Smoldering Multiple Myeloma (SMM) :TeloViewSMM has been developed in collaboration with Mayo Clinic, commercial rights are owned by Telo. This assay identifies a patient's risk of progression from the precursor Smoldering Multiple Myeloma to incurable Multiple Myeloma.
TeloViewSMM is in a Real-World Experience Study with select clinical centers and also commercially available as an LDT.
Minimal Residual Disease (MRD): TeloMRD for multiple myeloma is in a clinical trial in collaboration with Cleveland Clinic. It is the first clinical TeloView assay designed to work on a liquid biopsy of filter captured blood cells. The trial is expected to lead to a commercially available MRD product in Q4 2025 and a risk scoring algorithm that can be combined with MRD counting in Q2 2026.
First-line therapy management:TeloViewMM is in a clinical trial in collaboration with Mayo Clinic. A risk scoring algorithm has been trained in an initial cohort which can identify patients' risk of relapse with standard first line treatment. A second cohort is being processed to blindly validate the predictive value.
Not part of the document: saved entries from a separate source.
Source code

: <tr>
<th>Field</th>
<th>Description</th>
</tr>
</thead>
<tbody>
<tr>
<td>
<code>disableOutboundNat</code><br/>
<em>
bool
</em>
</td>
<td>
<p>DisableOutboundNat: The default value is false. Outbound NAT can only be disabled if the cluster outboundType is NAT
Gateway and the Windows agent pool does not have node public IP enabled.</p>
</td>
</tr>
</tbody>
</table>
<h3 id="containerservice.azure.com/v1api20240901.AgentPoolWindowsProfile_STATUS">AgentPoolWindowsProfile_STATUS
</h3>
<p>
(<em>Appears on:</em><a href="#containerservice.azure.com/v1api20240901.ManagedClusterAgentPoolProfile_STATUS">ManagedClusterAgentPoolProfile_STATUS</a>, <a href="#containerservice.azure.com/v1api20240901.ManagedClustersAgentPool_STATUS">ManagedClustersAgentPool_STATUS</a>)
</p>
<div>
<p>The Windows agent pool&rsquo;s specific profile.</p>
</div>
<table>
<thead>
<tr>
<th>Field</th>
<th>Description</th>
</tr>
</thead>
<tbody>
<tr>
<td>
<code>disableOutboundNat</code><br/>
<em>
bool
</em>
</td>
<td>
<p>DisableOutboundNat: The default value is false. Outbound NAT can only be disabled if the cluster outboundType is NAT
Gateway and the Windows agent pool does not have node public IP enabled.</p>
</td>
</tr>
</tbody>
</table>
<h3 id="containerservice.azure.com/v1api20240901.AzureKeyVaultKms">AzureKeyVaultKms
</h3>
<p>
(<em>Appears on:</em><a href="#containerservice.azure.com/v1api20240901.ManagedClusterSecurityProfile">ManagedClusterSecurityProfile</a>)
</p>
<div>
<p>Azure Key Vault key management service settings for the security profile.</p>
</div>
Mild Alzheimer’s disease identification:TeloViewAD is designed to work with a cheek swab sample. TeloView parameters that can identify AD with high sensitivity and specificity from cheek cells have been identified in previous studies. A predictive clinical algorithm is being developed is in collaboration with Sunnybrook Hospital.
Biopsy Free Risk Prediction:TeloViewPC stratifies intermediate risk (gleason score 7) Prostate Cancer patients into categories of aggressive vs. benign disease and avoids unnecessary biopsy and surgery. The assay has a preliminary predictive risk algorithm ready and Telo is seeking partners to validate it clinically.